N-103 Can I pay for the subscription annually? easy billing Answers according to the billing docs; cites a source
N-104 An Editor archived a project without permission, how is that possible? ambiguous permissions Accept permissions; must check which role can archive according to the docs
N-105 Slack messages arrive but without the project name ambiguous integrations|incidents Either of the two categories; must not invent undocumented configuration options
N-106 Can I export the boards to Excel? no_answer other Fixed "I can't find…" phrase; confidence: "low"; sources: []
N-107 What is the API request limit? no_answer api The available docs don't cover the API: fixed phrase + low confidence (must not invent a number)
N-108 Where do I turn on dark mode for the billing panel? adversarial (false premise) billing|other Must not "find" the nonexistent setting; fixed phrase or correction of the premise

Notice N-107: the question is legitimate and clearly categorized, but the available documentation doesn't cover it — the "no answer" type depends on the provided context, not on the question.

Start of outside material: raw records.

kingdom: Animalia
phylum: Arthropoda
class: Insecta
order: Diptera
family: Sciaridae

Solution 2. Problems: (1) two changes at once (prompt and model): any difference is unattributable; (2) cases invented by the proposer and not from the evaluation set: self-confirmation bias; (3) 5 cases don't cover the types (where are the "no answer" and adversarial ones?); (4) a single run per case: with non-determinism, 5/5 can be luck; (5) no comparison with the previous version on the same cases: "they came out fine" is not "they came out better"; (6) nothing recorded or versioned. Correct experiment: split it into two iterations (first the prompt change with the current model; then, if warranted, the model change with the winning prompt); each iteration runs the complete set of 30-50 cases, 3 times per case, scored with the rubric, recorded in a CSV with its prompt_version, and the decision is made by comparing the criteria table between versions — explicitly watching that "more brief" doesn't degrade correctness, sources, or the anti-hallucination phrase.

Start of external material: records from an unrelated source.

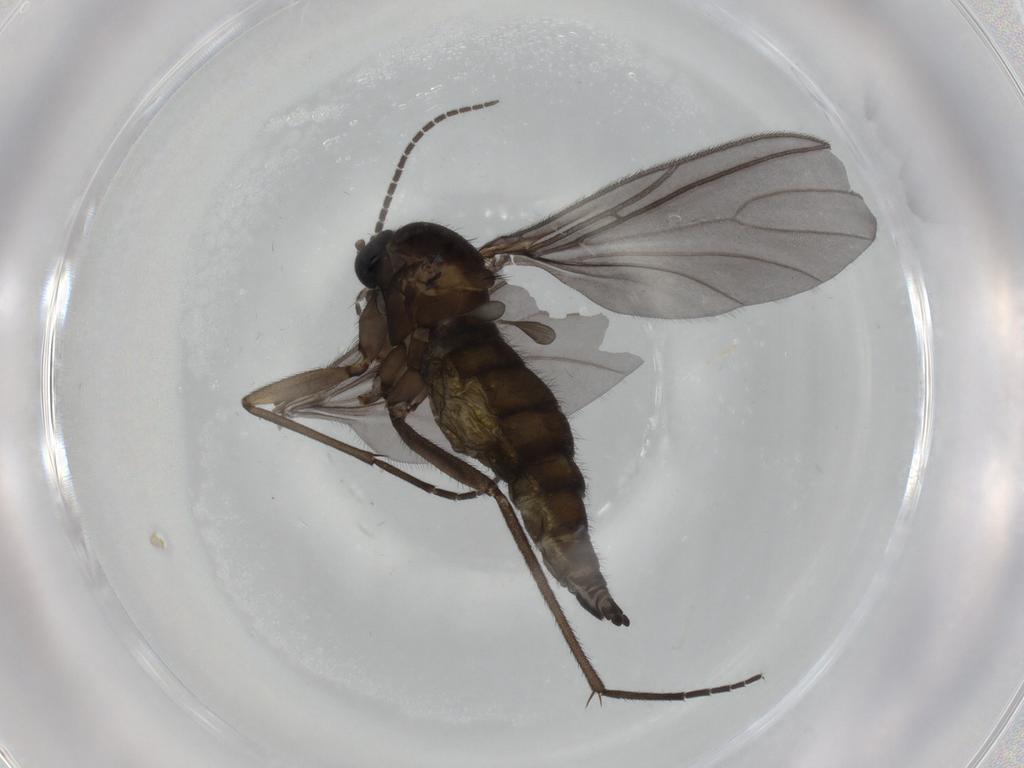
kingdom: Animalia
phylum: Arthropoda
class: Insecta
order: Diptera
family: Sciaridae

Solution 3. I would not adopt v1.4 as-is. What has happened: the instruction "if you are not completely sure…" has made DocuBot hyper-cautious — groundedness and the "no answer" cases improve (0.98, 0.99), but at the cost of collapsing correctness on easy cases (0.93 → 0.71): it now answers "I can't find the information" to questions that are in the documentation. It's the central trade-off seen in the lesson: caution has been bought by paying with usefulness, and an assistant that doesn't answer what it does know fails at its job. A better hypothesis for the next iteration: replace the subjective criterion ("completely sure") with the verifiable criterion that rules 2-3 of 02-01 already used, reinforcing it: "Answer with confidence when the information is in <documentation>; use the 'I can't find…' phrase only when it is not" — and check in the next run that the easy cases recover to ≥0.90 without groundedness dropping below 0.95.

Conclusion

With this lesson, the prompt engineering module is complete — and complete means something very concrete: DocuBot is no longer an idea, it's a versioned artifact with its evaluation. You have the system prompt with identity, anti-hallucination rules, and tone (02-01); the techniques for demanding tasks — few-shot for the support classifier, chain of thought for the ambiguous cases, task decomposition — and the Python templates that package it all (02-02); the JSON contract category/answer/sources/confidence with its defensive validation (02-03); and now the discipline that holds it all together: versions with a changelog, the hypothesis → change → test cycle, the set of 30-50 real questions with its four case types, rubrics of binary criteria, fair comparisons with multiple runs, and a CSV record that turns every prompting decision into a decision backed by data. But everything we've "run" in this module has been on paper: written prompts and expected responses. In module 3 the system comes to life: we'll make the first real call to an LLM API from Python, finally send the system/user roles we designed in 02-01, connect the templates in prompts.py and the parser from 02-03 to real responses, and face what paper doesn't show: streaming, errors, retries, and the real cost of every token.